Konkret nannte Wadephul etwa die geplante Einführung der Todesstrafe sowie Gewalttaten israelischer Siedler im besetzten Westjordanland. »Ich erwarte, dass die israelische Regierung insgesamt dieser Siedlergewalt klarer, fester und mit allen rechtsstaatlichen Mitteln entgegentritt«, sagte der Minister. Zudem dürfe es keine Annexion im Westjordanland geben.
Spanische Regierung prangert Völkerrechtsverstöße an
Hintergrund ist Kritik an Israel, die insbesondere von der spanischen Regierung kommt. Spaniens Außenminister José Manuel Albares hatte sich vor dem Treffen in Luxemburg für ein schärferes Vorgehen der EU gegen Israel ausgesprochen und dafür plädiert, erneut darüber zu diskutieren, EU-Freihandelsvorteile für Israel zu streichen. Die Europäische Union müsse Israel sagen, dass es einen Kurswechsel brauche, sagte Albares. Andernfalls verliere sie ihre Glaubwürdigkeit.
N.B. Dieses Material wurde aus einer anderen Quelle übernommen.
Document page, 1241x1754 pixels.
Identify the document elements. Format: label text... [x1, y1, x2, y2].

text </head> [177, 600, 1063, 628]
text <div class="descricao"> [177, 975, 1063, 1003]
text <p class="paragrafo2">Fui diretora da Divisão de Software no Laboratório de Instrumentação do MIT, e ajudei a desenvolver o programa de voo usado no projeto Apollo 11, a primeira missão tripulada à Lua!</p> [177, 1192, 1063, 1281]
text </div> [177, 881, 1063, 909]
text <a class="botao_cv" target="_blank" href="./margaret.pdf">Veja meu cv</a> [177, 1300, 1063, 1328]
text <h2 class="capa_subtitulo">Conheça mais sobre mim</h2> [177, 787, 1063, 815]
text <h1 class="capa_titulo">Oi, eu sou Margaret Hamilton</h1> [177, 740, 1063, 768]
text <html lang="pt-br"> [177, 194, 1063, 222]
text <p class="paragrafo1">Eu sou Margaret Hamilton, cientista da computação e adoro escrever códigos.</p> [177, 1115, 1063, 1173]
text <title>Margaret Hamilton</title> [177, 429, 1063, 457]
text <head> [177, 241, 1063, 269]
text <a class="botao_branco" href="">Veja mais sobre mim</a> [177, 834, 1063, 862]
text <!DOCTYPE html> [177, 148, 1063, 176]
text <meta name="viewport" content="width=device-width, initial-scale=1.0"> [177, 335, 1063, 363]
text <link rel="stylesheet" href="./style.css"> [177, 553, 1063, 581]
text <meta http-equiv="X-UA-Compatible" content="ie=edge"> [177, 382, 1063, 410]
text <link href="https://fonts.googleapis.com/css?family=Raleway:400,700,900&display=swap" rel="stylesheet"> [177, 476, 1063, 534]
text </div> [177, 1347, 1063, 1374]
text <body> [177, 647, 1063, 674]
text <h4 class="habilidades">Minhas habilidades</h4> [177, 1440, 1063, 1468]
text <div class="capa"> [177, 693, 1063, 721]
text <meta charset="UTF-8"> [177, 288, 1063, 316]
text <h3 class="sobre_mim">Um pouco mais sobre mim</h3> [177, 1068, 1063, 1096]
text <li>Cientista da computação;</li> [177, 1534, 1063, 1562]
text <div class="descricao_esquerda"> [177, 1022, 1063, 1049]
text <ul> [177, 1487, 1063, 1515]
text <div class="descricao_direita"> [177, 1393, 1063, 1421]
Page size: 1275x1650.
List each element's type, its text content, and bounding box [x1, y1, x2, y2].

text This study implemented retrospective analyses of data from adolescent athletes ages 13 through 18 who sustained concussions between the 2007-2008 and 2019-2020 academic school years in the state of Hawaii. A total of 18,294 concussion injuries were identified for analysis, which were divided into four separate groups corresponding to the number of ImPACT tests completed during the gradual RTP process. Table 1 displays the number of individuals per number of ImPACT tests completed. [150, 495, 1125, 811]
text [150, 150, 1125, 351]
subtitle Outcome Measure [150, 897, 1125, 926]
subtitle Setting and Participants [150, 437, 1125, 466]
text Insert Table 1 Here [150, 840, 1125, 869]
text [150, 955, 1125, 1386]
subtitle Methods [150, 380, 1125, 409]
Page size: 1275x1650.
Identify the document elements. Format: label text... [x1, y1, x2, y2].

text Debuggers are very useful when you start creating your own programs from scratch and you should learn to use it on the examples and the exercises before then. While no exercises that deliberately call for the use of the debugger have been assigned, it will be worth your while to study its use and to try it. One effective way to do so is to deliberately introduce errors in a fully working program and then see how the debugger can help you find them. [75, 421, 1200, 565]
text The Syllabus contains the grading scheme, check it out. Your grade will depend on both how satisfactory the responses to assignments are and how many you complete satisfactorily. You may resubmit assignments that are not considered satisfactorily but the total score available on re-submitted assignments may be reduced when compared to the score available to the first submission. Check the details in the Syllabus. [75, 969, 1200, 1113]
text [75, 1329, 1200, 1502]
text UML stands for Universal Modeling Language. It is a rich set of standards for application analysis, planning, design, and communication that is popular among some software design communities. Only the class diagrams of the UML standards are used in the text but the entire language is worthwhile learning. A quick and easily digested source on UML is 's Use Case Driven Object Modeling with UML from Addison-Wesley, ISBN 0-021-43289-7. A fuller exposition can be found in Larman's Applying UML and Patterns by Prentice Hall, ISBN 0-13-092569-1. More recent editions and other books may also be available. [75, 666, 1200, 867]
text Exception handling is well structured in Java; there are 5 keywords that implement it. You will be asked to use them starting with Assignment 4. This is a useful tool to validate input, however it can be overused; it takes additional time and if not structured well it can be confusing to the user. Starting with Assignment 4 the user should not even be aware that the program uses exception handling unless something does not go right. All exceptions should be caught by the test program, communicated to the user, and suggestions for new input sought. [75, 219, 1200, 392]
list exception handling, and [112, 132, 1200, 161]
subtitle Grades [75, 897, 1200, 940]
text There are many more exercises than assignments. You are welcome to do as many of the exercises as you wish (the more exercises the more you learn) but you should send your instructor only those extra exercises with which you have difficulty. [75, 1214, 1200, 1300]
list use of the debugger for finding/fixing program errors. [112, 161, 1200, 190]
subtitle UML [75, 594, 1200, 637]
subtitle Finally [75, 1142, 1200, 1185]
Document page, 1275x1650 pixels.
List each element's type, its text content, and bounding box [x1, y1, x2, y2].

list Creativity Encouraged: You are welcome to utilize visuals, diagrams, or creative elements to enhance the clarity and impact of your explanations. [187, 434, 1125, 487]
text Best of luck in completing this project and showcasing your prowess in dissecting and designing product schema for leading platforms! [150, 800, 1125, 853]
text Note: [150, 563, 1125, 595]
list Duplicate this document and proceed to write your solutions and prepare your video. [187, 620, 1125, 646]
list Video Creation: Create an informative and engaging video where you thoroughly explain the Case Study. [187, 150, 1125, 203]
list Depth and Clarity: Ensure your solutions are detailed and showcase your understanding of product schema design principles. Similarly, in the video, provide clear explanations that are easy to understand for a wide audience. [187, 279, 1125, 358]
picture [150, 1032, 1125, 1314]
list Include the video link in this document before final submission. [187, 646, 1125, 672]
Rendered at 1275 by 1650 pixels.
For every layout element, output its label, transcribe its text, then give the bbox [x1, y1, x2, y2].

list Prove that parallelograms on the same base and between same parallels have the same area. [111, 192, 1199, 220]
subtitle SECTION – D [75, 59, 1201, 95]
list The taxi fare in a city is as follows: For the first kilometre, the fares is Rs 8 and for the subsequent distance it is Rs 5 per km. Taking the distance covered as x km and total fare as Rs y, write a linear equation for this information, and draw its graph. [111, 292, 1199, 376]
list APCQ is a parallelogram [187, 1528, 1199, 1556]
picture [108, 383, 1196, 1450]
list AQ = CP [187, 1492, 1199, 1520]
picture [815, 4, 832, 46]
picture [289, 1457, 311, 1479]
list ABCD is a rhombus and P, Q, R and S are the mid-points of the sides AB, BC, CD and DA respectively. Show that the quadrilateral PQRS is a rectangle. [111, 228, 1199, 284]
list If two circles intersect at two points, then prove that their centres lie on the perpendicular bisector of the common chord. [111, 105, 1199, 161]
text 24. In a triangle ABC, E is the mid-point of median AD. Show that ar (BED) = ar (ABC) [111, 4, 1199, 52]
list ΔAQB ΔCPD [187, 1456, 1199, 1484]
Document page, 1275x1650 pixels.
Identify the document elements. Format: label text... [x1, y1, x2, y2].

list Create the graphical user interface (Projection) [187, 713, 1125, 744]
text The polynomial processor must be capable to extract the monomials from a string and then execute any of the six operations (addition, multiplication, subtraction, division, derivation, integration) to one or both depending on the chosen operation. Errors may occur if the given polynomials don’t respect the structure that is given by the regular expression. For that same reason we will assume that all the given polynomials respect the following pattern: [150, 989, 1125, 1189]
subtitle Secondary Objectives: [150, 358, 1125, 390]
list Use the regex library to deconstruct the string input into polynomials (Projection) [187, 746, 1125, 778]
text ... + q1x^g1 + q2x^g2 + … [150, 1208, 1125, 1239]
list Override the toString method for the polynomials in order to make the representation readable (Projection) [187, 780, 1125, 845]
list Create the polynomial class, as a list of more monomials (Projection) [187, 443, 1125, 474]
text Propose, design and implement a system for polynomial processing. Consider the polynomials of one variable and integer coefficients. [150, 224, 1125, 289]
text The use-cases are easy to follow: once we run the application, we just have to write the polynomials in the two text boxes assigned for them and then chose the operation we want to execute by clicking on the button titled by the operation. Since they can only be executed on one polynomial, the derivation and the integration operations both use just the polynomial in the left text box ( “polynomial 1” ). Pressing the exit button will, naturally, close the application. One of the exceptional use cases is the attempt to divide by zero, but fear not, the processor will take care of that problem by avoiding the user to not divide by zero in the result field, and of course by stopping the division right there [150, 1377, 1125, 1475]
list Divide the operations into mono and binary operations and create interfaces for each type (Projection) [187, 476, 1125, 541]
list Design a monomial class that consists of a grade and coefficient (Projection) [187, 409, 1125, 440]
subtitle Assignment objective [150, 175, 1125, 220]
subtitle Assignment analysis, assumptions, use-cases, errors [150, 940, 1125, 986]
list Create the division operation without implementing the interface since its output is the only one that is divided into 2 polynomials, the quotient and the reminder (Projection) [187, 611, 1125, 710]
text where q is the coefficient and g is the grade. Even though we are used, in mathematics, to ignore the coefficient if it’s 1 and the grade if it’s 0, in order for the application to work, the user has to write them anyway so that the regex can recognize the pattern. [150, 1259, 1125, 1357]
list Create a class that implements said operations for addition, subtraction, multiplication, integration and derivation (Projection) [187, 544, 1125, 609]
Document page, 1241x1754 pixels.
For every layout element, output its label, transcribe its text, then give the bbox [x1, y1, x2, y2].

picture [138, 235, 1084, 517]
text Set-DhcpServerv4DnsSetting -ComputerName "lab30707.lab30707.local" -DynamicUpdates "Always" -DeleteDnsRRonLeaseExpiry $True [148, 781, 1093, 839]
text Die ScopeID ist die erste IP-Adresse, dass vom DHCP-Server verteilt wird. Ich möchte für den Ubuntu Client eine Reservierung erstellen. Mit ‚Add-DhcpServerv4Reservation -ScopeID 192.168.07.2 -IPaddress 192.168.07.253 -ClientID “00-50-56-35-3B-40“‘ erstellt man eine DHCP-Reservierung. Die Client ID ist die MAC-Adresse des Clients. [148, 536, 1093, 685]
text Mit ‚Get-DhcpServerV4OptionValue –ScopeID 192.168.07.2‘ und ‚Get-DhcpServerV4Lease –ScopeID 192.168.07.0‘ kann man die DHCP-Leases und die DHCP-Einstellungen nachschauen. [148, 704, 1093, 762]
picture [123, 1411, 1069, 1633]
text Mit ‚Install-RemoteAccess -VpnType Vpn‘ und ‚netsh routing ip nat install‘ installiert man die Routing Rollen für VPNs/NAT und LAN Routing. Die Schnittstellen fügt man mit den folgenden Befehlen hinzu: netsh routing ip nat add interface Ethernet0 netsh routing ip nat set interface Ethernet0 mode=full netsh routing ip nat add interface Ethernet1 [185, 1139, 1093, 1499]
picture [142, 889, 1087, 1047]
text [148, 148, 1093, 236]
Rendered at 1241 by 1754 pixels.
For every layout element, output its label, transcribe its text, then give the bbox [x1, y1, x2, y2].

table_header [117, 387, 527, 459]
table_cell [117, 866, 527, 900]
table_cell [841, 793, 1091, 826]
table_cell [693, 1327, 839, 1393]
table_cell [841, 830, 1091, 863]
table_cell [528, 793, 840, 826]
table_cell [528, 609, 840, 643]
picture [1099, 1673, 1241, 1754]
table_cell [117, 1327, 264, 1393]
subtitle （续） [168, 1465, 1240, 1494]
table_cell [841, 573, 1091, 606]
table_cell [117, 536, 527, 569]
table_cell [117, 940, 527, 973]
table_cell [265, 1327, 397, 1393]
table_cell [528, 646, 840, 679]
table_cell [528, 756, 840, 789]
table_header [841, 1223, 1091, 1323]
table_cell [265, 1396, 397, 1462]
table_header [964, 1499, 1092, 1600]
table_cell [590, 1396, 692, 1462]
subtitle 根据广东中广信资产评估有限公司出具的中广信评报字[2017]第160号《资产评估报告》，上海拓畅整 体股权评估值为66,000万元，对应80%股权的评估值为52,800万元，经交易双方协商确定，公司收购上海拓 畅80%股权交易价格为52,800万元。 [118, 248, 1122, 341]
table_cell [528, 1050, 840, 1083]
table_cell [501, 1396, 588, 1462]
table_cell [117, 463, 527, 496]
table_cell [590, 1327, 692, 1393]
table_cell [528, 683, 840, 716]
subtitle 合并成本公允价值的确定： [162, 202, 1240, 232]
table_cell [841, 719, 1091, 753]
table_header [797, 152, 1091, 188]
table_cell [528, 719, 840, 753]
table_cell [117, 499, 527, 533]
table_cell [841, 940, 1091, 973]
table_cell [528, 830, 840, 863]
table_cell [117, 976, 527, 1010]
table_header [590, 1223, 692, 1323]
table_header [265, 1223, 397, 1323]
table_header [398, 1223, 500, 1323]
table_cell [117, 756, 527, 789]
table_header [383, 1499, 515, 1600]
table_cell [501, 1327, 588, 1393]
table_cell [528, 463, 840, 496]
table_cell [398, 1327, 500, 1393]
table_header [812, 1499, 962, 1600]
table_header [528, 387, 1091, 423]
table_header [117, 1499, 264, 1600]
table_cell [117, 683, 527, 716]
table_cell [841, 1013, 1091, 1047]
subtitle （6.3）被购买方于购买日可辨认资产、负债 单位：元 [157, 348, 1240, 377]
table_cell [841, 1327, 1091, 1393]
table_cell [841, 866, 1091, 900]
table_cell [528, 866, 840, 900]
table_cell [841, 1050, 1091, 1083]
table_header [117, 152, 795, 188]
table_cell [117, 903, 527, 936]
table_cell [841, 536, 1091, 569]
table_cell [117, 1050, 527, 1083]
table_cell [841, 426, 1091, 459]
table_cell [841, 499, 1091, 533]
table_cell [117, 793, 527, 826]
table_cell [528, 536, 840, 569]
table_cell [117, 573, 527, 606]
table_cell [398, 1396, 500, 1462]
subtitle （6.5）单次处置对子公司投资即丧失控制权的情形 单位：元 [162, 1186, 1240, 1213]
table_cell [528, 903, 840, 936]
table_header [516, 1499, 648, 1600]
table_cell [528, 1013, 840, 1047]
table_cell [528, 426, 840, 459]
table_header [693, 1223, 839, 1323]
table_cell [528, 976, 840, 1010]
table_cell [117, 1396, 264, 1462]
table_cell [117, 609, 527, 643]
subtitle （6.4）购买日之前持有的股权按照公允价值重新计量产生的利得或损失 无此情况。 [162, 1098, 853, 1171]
Albares kritisierte Verletzungen der Waffenruhe im Gazastreifen sowie die Ausweitung illegaler Siedlungen im Westjordanland. Israels Vorgehen im Libanon bezeichnete er als einen »Invasionskrieg unter Verletzung des Völkerrechts«.
Zuvor hatte auch Spaniens Regierungschef Pedro Sánchez Israel Verstöße gegen das Völkerrecht vorgeworfen und die Aufkündigung des EU-Assoziierungsabkommens mit dem Land verlangt – ein Vorschlag, der in der EU bereits mehrfach diskutiert wurde. Eine Regierung, die gegen das Völkerrecht verstoße, könne »kein Partner der Europäischen Union sein«, begründete Sánchez seine Forderung.
Irland, Slowenien und Spanien wollen Assoziierungsabkommen erörtern
In dem im Jahr 2000 geschlossenen Assoziierungsabkommen ist der Rahmen für die politischen und wirtschaftlichen Beziehungen der Europäischen Union mit Israel geregelt. Spanien und Irland hatten bereits 2024 gefordert, die Vereinbarung zu überprüfen. Vergangenen Freitag schickten die Regierungen beider Länder gemeinsam mit der Regierung Sloweniens einen Brief an die EU-Kommission, in dem sie forderten, das Abkommen bei dem Treffen in Luxemburg zu erörtern.
Als möglichen Kompromiss schlugen Frankreich und Schweden vor, die Einfuhr von Produkten aus illegalen israelischen Siedlungen in den palästinensischen Gebieten zu beschränken. Die Erfolgsaussichten dieses Vorstoßes sind unklar – für Handelsmaßnahmen ist in der EU eine sogenannte qualifizierte Mehrheit der Mitgliedsstaaten nötig. Das heißt, 15 der 27 EU-Staaten müssten zustimmen und diese müssten zusammen mindestens 65 Prozent der Gesamtbevölkerung der EU repräsentieren.
Die EU ist der größte Handelspartner Israels. Der Warenhandel zwischen beiden Seiten belief sich nach EU-Angaben im Jahr 2024 auf 42,6 Milliarden Euro.